START AVAILABLE DATA

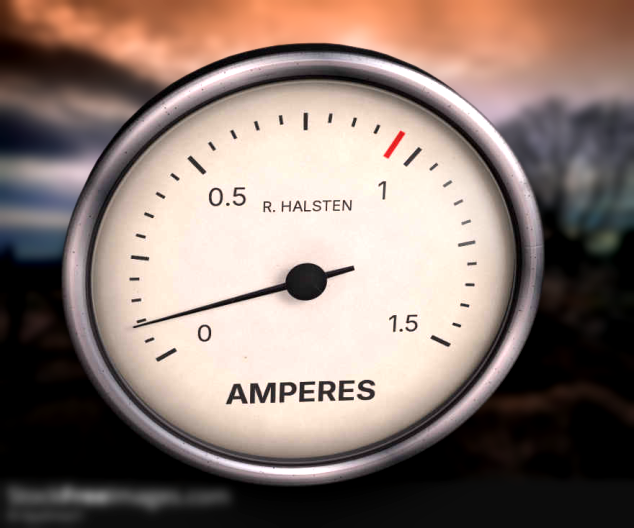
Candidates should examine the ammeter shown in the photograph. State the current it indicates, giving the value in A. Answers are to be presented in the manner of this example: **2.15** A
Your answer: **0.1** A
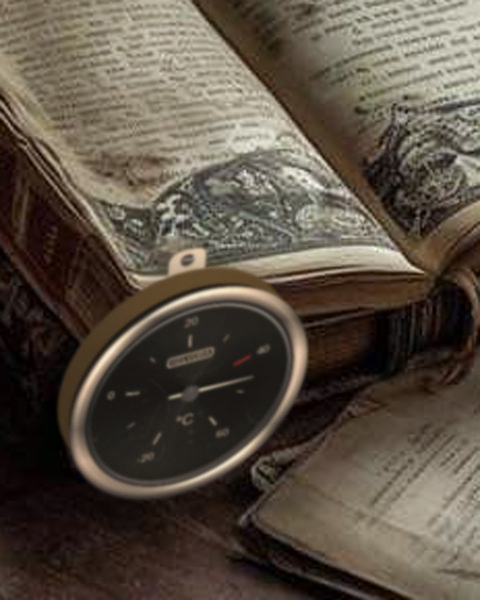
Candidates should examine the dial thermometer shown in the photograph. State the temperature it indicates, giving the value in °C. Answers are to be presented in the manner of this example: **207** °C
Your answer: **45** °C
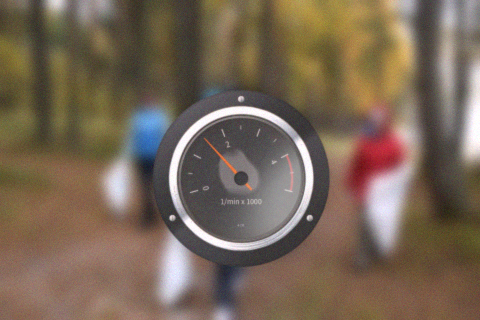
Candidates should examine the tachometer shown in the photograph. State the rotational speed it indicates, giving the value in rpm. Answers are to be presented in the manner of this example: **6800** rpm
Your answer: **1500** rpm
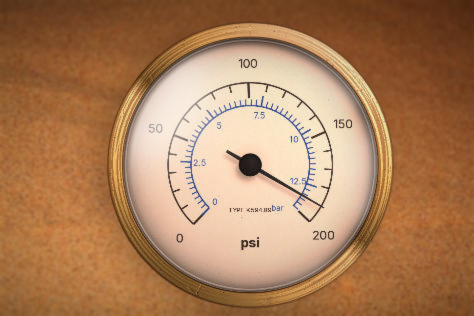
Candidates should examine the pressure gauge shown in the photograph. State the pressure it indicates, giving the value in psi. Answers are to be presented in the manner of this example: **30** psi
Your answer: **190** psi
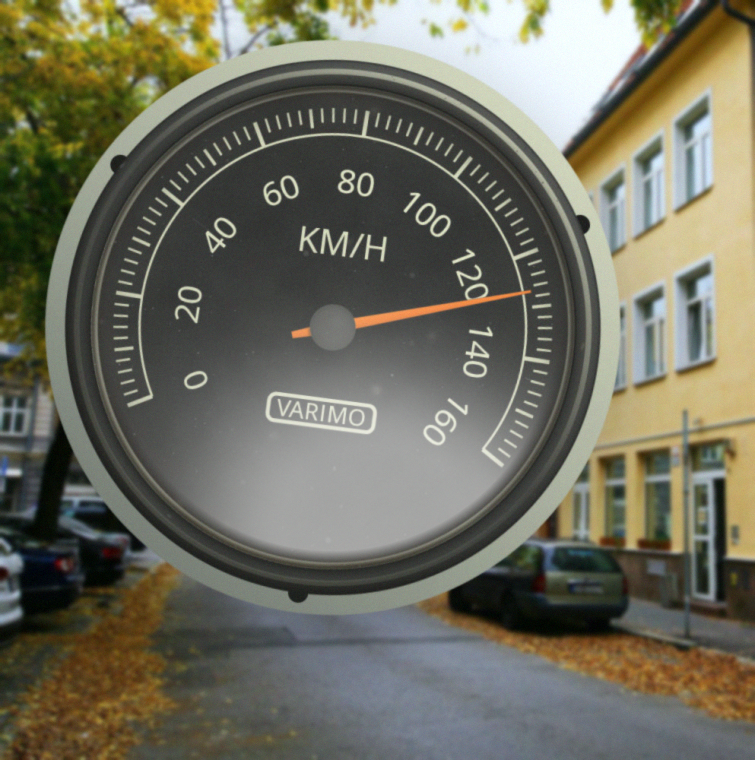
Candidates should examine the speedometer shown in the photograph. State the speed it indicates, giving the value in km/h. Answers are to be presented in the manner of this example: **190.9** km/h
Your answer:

END AVAILABLE DATA

Recast all the records above as a Markdown table with two columns, Row and Line, giving each row a number and one line of text. Omit the pictures and skip any blank lines.

-- RESULT OF THE TASK --
| Row | Line |
|---|---|
| 1 | Candidates should examine the ammeter shown in the photograph. State the current it indicates, giving the value in A. Answers are to be presented in the manner of this example: **2.15** A |
| 2 | Your answer: **0.1** A |
| 3 | Candidates should examine the dial thermometer shown in the photograph. State the temperature it indicates, giving the value in °C. Answers are to be presented in the manner of this example: **207** °C |
| 4 | Your answer: **45** °C |
| 5 | Candidates should examine the tachometer shown in the photograph. State the rotational speed it indicates, giving the value in rpm. Answers are to be presented in the manner of this example: **6800** rpm |
| 6 | Your answer: **1500** rpm |
| 7 | Candidates should examine the pressure gauge shown in the photograph. State the pressure it indicates, giving the value in psi. Answers are to be presented in the manner of this example: **30** psi |
| 8 | Your answer: **190** psi |
| 9 | Candidates should examine the speedometer shown in the photograph. State the speed it indicates, giving the value in km/h. Answers are to be presented in the manner of this example: **190.9** km/h |
| 10 | Your answer: |